**Page excerpt**
--------------------
From day-one with my HP Pavilion dv9700 laptop Vista (32) has been crashing. At first it was when I would disconnect from the internet, and thought it was a dialing issue (my DSL provider supplies a poor dialer and even worse support), so I setup the VPN connection to go straight from windows with the appropriate settings, and that worked, but it didn't stop the blue screens. Then it started happening when I would use any online communication software with video streaming - Skype, Gmail Video chat. Now it just happens randomly, and I've noticed that when I leave my computer connected to the net overnight I wake up the next morning and it's usually sitting with a BSOD.

I ran a memory check that came back clean. I've attached 2 of a huge list of minidumps (I'm not kidding, I cleaned them up a few months back, and I've already got like 20 more). I was hoping somebody would be helpful enough to debug them. I'm a programmer, but have little experience with this side of windows, although my hunch is a faulty driver, although I couldnt tell you which one. Stab in the not-so-dark, it's the Realtek network driver - from the internet symptoms, but don't hold me to it.

In addition, it is probably worthwhile mentioning that as far as I know I have the most up to date versions of all relevant drivers, i recently flashed my bios. im open to alternate suggestions, but as far as other-things-to-do go, I think I've pretty much done them all. Now I'm just frustrated and impatient and growing less and less fond of windows.
--------------------
**Records provided**

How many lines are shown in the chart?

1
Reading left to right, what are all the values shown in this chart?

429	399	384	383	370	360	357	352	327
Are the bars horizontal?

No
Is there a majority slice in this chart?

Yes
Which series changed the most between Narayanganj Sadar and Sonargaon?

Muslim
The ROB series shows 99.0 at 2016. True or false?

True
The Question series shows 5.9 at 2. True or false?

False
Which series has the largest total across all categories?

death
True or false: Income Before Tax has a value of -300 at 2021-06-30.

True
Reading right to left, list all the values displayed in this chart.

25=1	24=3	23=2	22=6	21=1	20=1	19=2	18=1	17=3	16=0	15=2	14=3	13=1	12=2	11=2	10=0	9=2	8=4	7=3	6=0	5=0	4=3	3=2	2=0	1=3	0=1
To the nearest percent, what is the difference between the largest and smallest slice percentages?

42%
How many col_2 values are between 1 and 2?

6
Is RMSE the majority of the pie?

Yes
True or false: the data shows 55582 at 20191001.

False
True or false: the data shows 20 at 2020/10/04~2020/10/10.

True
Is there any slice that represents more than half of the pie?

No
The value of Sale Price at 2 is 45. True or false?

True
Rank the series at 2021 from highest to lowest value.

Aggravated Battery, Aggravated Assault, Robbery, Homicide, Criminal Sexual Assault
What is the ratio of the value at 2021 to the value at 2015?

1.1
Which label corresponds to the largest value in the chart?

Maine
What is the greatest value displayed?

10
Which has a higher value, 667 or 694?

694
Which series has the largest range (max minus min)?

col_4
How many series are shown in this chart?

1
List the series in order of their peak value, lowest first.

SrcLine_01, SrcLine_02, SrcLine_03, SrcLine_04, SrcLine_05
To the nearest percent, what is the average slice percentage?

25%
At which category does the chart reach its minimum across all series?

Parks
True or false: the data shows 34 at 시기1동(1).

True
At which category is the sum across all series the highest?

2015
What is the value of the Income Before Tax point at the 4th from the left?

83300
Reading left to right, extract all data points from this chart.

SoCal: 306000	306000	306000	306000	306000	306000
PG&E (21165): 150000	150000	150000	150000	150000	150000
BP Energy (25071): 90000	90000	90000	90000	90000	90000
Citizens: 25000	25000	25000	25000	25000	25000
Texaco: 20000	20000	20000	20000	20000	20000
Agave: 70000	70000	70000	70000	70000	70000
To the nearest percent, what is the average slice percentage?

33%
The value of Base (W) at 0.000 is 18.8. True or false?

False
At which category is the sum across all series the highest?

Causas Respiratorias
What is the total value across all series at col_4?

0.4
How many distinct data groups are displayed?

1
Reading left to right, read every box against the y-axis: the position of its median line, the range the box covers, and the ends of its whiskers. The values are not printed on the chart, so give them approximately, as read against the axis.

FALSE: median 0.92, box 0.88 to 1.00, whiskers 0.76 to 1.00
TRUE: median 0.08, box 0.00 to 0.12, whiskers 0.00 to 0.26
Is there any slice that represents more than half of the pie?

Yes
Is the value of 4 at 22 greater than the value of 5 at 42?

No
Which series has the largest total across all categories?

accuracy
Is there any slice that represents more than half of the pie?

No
--------------------
**What you will do**
Retype the part of the laptop crash post between "I ran a memory" and "hold me to it.", inclusive. The entries are not needed for the work that follows.

**Completed exercise**
I ran a memory check that came back clean. I've attached 2 of a huge list of minidumps (I'm not kidding, I cleaned them up a few months back, and I've already got like 20 more). I was hoping somebody would be helpful enough to debug them. I'm a programmer, but have little experience with this side of windows, although my hunch is a faulty driver, although I couldnt tell you which one. Stab in the not-so-dark, it's the Realtek network driver - from the internet symptoms, but don't hold me to it.